Transient hyperglycemia in zinc phosphide poisoning.

Sir,

Zinc phosphide (ZnP) is an inorganic chemical used to control rats, mice, ground squirrels, muskrats, and rabbits. There are documented cases of death from massive doses of the phosphide (4–5 g) although patients may survive after acute exposure if vomiting occurs early after consumption.[1]

A 16-year-old young female presented to us after an alleged history of consumption of rat poison and vomiting. There was no history of pain in abdomen, hemetemesis, bleeding, unconsciousness and breathlessness. She was not a diabetic and no family history of diabetes was present. On examination, the patient was conscious with stable vitals and bilateral constricted pupils. Other systemic examination was normal. There was no evidence of hemolysis on peripheral smear. The patient was promptly treated by gastric lavage with 1 in 1000 potassium permanganate solution. As there is no specific antidote available, she was started with symptomatic treatment. Laboratory parameters like serum electrolytes (sodium, potassium, and calcium), random blood sugar, liver function tests, and kidney function tests were normal. On the second day of admission, the patient developed fever (38.4°C) with altered sensorium. Her computed tomography (CT) scan head and other blood investigations were within normal limits. She was treated with antibiotics to which her fever responded and she regained her consciousness. On day 3, she developed hyperglycemia with her blood glucose values ranging from 450 to 500 mg% (without any intravenous dextrose infusion).
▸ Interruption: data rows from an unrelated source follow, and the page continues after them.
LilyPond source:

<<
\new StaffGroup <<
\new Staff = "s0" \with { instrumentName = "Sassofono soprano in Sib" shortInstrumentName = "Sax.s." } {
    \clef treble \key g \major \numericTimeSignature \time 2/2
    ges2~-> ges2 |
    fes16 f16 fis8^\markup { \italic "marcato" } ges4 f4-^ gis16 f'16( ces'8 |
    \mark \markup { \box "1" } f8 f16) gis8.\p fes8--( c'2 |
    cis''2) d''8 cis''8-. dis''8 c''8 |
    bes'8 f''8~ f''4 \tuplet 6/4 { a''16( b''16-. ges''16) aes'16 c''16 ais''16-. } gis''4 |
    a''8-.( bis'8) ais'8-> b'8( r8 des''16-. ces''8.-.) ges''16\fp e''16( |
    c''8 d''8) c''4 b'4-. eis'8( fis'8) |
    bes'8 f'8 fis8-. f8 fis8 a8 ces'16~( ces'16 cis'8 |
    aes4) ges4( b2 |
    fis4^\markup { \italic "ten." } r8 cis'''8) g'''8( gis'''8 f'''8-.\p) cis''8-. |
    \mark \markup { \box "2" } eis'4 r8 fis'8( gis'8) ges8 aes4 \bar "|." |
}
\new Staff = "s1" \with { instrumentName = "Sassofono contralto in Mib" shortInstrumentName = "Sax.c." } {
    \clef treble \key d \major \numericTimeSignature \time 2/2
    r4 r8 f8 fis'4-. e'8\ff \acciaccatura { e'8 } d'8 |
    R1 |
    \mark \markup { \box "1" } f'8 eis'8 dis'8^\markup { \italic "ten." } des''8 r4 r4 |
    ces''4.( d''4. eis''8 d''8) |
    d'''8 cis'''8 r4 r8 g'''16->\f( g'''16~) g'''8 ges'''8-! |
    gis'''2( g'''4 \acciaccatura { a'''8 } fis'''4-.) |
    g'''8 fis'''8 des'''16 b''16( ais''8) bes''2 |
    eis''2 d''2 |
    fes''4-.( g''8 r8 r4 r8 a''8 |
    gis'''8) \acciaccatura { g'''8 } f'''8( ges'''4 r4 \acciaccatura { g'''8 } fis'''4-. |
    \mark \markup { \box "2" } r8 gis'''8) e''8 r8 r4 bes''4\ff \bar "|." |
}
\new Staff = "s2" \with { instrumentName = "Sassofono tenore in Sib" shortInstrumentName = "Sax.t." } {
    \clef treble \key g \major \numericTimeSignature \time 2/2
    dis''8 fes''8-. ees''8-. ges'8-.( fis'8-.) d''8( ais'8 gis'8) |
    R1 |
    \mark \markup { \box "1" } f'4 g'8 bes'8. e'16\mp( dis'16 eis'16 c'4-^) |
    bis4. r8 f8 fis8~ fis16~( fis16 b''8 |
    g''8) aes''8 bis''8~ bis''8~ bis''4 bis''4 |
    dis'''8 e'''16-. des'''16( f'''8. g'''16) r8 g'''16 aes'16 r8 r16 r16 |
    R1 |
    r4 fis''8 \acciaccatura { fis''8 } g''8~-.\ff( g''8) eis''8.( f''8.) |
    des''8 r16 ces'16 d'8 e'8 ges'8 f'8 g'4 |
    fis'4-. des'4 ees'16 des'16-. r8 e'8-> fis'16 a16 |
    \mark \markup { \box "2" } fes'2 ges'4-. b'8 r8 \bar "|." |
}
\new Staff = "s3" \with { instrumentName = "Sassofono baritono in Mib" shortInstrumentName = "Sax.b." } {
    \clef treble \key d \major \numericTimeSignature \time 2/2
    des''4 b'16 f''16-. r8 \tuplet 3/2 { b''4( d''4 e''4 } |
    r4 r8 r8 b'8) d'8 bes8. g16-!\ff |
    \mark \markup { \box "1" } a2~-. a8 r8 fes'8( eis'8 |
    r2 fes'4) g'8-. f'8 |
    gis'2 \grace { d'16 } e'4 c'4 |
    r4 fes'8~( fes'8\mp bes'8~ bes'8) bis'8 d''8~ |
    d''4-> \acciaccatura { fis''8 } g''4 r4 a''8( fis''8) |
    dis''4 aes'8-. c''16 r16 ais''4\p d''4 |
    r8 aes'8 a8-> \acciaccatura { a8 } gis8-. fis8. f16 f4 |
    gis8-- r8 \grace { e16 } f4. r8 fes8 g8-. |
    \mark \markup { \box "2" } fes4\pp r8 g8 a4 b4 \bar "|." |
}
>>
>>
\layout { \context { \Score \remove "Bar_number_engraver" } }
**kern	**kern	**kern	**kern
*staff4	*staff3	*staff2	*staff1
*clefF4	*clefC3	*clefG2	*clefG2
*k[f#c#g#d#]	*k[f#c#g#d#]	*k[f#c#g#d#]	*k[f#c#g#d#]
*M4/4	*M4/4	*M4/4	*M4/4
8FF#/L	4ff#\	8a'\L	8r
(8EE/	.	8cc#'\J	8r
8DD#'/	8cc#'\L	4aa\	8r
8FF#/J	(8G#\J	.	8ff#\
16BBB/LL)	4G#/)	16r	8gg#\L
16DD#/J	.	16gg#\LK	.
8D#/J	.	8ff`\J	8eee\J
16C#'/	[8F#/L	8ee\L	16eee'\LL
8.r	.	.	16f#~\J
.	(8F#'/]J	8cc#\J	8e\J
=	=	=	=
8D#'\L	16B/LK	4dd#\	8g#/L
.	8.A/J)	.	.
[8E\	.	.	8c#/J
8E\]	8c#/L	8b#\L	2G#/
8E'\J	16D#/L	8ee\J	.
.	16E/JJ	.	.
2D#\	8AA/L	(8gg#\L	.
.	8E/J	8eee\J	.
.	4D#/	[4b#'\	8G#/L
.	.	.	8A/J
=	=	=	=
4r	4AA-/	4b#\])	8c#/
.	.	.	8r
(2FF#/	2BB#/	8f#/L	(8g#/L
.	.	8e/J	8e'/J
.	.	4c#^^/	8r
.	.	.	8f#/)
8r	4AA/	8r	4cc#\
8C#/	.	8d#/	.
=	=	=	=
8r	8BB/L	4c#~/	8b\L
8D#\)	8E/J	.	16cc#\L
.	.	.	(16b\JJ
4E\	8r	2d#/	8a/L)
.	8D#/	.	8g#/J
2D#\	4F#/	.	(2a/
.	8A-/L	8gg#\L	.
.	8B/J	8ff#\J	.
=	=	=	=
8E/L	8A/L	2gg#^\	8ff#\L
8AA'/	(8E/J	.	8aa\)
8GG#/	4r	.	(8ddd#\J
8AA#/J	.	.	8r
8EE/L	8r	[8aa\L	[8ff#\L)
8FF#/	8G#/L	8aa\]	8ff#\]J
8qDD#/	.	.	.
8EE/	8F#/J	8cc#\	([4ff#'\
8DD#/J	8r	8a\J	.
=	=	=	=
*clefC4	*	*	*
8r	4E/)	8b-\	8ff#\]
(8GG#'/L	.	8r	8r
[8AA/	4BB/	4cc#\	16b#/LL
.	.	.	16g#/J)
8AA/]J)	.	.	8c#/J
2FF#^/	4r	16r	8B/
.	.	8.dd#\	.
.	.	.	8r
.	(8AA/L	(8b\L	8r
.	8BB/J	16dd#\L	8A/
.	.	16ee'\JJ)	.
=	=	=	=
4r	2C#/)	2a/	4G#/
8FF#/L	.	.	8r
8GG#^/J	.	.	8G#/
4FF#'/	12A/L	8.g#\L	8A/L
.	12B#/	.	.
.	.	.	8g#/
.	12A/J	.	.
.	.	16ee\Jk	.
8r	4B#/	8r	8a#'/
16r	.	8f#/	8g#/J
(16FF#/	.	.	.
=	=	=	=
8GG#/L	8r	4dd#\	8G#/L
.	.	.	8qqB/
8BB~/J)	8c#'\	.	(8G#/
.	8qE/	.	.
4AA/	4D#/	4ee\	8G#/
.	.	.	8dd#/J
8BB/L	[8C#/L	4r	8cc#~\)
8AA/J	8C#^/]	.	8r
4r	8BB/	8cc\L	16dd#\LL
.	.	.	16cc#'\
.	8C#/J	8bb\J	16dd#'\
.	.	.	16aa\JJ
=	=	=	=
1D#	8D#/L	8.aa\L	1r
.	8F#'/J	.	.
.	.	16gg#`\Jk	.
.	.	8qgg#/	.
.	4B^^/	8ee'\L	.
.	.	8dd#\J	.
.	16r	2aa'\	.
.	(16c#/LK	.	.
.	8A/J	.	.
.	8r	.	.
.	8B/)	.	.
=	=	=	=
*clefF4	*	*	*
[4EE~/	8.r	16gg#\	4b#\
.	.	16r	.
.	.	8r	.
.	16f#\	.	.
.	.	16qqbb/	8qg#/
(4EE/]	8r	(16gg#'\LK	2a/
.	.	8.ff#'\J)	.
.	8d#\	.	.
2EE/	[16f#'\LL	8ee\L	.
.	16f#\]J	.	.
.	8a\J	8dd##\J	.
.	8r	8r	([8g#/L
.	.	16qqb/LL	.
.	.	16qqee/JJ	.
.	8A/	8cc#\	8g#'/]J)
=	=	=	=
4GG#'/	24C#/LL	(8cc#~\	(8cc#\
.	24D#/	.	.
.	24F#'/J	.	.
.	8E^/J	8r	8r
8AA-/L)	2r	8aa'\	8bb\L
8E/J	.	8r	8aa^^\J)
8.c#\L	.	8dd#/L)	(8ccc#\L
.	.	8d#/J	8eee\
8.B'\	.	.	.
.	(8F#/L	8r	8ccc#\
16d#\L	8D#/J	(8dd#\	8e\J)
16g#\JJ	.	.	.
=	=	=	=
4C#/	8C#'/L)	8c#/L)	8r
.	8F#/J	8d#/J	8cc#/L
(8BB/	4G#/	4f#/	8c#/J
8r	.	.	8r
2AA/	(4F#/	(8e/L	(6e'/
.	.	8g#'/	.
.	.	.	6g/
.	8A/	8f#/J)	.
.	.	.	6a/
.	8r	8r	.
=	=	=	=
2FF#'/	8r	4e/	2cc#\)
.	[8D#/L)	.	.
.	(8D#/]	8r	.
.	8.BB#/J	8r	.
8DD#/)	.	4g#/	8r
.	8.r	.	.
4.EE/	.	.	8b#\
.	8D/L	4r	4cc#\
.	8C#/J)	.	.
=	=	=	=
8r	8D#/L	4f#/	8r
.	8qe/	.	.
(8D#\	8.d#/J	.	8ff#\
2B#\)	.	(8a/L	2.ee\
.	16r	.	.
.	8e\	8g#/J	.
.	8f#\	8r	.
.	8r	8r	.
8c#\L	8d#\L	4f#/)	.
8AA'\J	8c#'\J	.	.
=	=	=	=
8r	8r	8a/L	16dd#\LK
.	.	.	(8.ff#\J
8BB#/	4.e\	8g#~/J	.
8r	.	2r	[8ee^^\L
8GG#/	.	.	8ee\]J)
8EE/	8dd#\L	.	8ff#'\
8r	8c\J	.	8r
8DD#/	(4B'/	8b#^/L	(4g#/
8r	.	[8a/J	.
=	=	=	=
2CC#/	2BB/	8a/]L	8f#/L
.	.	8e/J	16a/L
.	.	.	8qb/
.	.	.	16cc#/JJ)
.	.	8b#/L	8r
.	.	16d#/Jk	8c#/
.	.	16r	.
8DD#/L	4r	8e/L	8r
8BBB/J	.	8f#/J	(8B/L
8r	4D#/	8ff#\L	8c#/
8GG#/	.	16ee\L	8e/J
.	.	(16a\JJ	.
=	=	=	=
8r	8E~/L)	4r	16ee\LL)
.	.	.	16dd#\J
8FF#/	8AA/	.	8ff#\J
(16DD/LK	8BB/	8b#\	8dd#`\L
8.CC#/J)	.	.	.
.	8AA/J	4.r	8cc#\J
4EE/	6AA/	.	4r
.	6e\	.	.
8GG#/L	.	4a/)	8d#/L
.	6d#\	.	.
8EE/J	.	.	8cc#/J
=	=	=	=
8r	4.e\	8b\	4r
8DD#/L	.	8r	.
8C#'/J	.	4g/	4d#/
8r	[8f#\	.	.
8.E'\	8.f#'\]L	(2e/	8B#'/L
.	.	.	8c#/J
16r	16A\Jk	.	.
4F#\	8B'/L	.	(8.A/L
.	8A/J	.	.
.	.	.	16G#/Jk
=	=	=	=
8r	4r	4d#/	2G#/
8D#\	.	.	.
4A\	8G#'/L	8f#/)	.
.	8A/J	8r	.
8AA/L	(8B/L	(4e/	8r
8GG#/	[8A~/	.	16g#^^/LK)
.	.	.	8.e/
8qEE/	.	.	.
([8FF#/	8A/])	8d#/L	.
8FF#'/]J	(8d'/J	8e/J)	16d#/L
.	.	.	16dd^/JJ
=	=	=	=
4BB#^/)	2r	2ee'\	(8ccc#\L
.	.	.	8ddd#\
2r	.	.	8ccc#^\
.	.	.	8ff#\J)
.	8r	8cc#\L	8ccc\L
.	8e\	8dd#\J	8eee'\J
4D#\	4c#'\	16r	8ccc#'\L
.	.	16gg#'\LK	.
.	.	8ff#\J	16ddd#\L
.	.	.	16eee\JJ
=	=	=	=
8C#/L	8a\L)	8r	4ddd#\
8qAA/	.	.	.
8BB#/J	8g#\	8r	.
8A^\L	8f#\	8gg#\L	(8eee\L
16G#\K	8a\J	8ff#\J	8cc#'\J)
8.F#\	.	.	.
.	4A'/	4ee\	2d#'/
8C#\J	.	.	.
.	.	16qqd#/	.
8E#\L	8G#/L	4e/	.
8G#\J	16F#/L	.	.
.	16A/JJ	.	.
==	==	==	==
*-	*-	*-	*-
She was started on subcutaneous injection insulin with 2 hourly blood glucose monitoring. There was no hyperamylasemia, ketonuria and acidosis. Her glycosylated hemoglobin (Hb1AC) and serum lipase were found to be within normal limits. Ultrasound abdomen did not reveal any pancreatic abnormality. Hyperglycemia persisted for 5-6 days and she had an uneventful recovery. At the time of discharge, her fasting and postprandial blood glucose were 70 mg% and 119 mg%, respectively. On follow-up visits after 3 months and 6 months, the patient was asymptomatic with normal fasting and postprandial blood glucose levels, without any antidiabetic therapy.

ZnP has a high mammalian toxicity as it is readily absorbed from the gastrointestinal tract and liberates phosphine gas in stomach. A dose of 5 g is dangerous and can cause death, with a latent period of about 60 minutes following ingestion.[1] Early symptoms of poisoning within 1 hour of ingestion of poison are usually nausea, vomiting, abdominal pain, chest tightness, excitement, agitation and a feeling of cold. Later symptoms may include shock, dyspnea, increased thirst, kidney failure, convulsions and coma. Purpura and asymptomatic thrombocytopenia have also been observed rarely. Early deaths may occur from cardiac damage leading to pulmonary edema.[23]

Hypoglycemia has been extensively described with ZnP poisoning and first reported in two cases. This hypoglycemia is hypothesized to occur due to impairment of glycogenolysis and gluconeogenesis and may be prolonged in duration.[4] A case of a young woman has been described, who suffered from acute pancreatitis related to the ingestion of ZnP.[5] The evidence of hyperglycemia as one of the presenting features has been documented in animals. Till date, after extensive literature search, we could not find a case of hyperglycemia after ZnP ingestion by humans. It may be hypothesised that it may be due to pancreatic involvement in ZnP poisoning. The treatment remains the same as for hyperglycemia. We hereby highlight that hyperglycemia can be a complication in a case of ZnP poisoning. It should be looked for in all ZnP poisoning patients, and actively treated if present.